■ What you are asked to do: When the word "with" shows up in a line of the records below, copy that line.

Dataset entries

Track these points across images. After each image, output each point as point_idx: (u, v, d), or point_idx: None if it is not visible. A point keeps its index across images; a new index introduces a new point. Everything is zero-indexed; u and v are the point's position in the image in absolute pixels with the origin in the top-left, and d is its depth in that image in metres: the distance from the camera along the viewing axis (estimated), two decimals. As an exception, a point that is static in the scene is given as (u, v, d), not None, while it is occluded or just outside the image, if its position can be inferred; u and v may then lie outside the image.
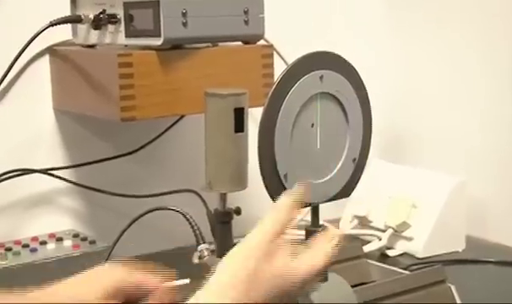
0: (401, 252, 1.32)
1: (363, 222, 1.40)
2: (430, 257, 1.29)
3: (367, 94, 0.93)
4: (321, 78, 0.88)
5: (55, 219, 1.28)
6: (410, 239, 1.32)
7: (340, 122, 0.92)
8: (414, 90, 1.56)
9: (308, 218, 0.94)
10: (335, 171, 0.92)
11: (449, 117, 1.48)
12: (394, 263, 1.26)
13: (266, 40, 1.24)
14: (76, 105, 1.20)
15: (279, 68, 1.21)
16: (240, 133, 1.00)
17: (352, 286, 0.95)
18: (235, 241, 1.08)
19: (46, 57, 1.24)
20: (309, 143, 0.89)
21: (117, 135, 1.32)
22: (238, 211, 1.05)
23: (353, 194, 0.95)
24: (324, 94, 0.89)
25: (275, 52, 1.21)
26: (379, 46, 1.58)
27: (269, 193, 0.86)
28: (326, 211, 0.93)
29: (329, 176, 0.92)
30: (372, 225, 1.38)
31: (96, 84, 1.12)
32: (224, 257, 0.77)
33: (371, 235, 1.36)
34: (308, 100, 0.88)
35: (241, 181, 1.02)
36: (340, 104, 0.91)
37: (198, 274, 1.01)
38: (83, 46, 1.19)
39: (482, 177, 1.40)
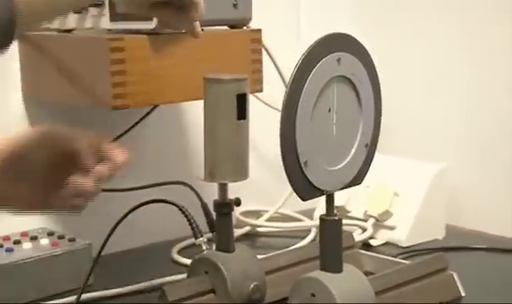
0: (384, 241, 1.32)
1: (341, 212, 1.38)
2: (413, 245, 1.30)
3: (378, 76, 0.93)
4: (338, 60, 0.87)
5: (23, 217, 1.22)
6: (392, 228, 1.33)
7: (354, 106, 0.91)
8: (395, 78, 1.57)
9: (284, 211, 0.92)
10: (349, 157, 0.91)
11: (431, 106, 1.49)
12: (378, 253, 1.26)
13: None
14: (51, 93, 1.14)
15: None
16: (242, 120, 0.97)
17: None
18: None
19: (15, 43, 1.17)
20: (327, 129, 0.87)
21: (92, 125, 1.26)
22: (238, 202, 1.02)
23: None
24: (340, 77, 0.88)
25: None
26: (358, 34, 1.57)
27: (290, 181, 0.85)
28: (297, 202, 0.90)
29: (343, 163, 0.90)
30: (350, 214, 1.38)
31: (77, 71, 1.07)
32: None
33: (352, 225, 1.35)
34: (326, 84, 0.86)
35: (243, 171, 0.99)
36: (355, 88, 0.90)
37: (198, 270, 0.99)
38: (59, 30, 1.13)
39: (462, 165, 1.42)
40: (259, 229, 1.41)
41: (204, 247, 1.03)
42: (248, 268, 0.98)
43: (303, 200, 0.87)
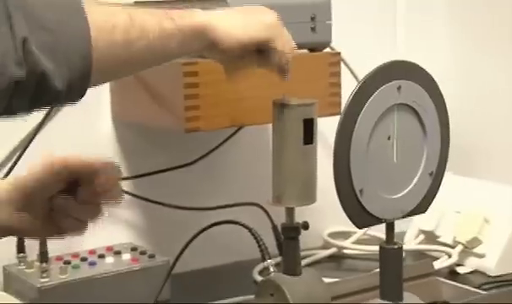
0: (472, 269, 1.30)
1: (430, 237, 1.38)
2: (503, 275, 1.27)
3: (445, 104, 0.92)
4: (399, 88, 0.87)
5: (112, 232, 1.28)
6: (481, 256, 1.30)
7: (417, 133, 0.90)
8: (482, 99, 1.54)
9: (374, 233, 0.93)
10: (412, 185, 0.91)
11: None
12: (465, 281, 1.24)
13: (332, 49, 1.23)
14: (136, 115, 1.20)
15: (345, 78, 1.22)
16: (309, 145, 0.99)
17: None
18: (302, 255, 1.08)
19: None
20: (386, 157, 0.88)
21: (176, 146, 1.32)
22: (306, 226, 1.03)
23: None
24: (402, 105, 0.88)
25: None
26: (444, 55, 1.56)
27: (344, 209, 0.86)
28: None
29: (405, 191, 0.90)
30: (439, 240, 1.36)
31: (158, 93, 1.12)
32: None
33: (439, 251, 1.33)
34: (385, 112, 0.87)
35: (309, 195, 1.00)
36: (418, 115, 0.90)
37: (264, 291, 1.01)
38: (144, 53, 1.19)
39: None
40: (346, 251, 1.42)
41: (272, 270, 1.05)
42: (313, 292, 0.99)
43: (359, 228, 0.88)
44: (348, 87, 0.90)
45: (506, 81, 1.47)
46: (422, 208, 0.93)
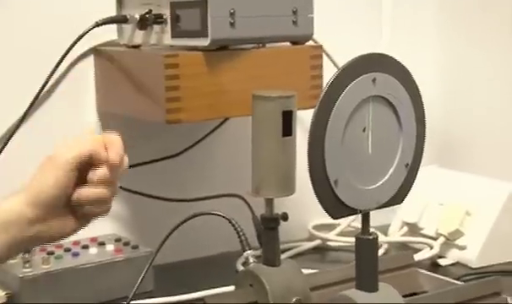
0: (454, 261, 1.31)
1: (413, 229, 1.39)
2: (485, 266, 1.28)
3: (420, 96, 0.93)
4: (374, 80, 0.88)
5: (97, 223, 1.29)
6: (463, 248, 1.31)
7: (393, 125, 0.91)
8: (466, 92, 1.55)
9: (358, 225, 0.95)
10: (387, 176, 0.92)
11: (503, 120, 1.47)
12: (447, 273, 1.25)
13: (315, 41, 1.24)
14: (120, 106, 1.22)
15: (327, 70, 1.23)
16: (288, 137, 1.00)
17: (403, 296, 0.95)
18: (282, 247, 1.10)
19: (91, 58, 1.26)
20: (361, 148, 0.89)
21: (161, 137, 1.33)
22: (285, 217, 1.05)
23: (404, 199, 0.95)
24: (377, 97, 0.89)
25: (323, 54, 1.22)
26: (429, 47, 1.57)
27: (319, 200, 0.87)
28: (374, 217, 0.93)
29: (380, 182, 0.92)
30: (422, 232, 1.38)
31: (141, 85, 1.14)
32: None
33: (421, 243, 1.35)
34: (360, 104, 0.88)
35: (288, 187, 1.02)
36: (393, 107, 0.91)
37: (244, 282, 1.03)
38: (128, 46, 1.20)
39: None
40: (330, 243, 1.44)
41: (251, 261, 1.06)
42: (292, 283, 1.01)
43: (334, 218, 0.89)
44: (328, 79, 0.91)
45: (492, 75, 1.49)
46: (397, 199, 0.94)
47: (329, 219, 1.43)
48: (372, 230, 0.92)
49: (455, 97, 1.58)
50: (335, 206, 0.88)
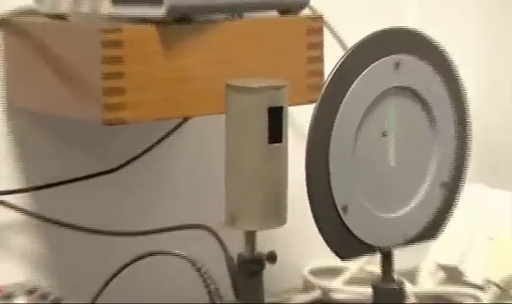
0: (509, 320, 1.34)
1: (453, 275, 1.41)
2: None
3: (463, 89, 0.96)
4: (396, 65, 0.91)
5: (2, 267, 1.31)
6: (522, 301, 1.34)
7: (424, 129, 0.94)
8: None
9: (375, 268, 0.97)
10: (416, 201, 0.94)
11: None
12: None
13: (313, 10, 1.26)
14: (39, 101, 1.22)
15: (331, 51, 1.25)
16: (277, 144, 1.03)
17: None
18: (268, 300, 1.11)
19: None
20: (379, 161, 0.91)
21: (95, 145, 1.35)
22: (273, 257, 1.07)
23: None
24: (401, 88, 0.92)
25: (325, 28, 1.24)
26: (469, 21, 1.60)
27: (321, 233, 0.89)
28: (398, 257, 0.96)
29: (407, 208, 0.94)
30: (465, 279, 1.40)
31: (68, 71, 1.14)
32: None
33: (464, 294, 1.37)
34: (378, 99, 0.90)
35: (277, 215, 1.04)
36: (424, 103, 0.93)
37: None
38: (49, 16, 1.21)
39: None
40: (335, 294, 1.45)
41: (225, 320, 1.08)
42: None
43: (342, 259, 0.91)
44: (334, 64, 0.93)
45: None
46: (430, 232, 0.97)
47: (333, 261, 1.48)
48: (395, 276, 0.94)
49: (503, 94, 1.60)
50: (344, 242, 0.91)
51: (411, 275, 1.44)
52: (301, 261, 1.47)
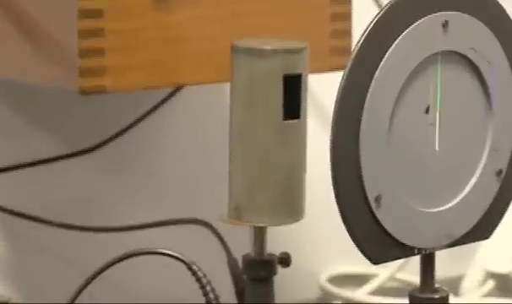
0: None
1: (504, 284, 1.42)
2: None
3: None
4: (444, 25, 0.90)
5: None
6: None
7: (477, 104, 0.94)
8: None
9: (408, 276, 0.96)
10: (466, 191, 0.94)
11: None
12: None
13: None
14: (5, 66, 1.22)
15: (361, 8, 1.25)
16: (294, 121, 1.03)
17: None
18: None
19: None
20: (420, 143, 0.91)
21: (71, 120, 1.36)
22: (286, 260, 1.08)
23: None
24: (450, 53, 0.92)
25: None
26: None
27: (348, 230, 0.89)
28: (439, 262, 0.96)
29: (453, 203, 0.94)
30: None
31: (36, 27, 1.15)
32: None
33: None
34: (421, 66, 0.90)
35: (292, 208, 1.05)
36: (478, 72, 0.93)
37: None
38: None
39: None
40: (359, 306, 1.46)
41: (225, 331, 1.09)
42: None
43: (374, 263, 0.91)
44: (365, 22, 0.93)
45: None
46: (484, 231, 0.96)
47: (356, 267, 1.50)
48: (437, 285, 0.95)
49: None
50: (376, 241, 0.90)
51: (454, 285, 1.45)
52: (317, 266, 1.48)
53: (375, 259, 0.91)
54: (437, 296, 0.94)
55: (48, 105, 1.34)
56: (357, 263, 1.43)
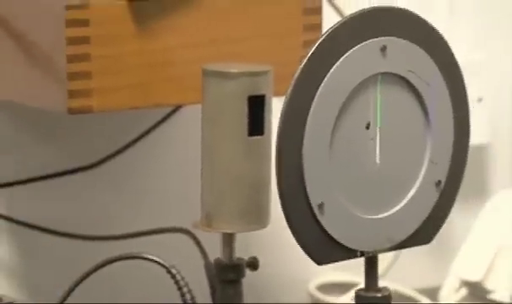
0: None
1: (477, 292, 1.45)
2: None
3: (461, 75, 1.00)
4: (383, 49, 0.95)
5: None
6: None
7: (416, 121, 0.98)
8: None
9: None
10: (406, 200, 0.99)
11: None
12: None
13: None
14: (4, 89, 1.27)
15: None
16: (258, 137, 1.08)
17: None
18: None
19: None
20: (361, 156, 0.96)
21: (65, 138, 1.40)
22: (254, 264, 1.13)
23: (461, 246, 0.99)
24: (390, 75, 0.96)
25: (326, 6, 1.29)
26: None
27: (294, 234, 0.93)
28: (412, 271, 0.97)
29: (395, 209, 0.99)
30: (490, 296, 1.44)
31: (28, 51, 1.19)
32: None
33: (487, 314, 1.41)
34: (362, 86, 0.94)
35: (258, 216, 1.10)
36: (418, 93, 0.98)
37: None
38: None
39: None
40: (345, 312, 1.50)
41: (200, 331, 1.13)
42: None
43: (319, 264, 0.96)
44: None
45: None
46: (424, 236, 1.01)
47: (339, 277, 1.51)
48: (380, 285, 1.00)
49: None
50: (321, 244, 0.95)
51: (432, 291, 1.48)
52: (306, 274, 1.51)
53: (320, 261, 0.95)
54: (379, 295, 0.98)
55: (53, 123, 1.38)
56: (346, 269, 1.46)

--

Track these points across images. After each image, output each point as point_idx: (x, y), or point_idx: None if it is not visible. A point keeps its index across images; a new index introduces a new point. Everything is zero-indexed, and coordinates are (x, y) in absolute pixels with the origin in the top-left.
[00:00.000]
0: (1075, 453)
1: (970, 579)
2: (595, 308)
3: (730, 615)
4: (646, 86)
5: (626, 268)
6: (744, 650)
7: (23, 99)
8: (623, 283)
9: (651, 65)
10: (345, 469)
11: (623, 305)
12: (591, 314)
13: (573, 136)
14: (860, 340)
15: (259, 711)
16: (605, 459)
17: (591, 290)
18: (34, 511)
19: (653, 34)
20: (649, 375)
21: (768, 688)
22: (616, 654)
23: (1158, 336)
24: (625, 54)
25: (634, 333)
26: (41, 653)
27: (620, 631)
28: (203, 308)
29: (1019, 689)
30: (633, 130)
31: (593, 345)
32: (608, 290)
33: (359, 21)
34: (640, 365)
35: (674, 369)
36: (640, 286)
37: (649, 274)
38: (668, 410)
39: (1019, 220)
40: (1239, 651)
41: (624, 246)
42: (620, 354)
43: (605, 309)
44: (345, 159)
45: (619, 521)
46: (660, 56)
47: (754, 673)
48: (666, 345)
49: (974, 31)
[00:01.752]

■ Output for this task:
Track these points across images. After each image, output each point as point_idx: (u, v, d), or point_idx: None if it is not visible. A point keeps its index across images; a new index introduces a new point. Everything is zero-indexed; u and v are the point's position in the image in absolute pixels with the origin in the top-left, and d is its depth in that image in metres: the distance from the camera along the viewing axis (estimated), two decimals. As an exception, a point that is static in the scene is given as (u, v, d), not None, while it is occluded or just outside the image, if its position can be inferred; u and v may then lie outside the image.
Track these points across images. After each image, output each point as point_idx: (x, y), or point_idx: None if it is not visible. A point keeps its index across images; a new index introduces a new point. Everything is zero-indexed, and coordinates are (x, y) in absolute pixels with the origin in the top-left.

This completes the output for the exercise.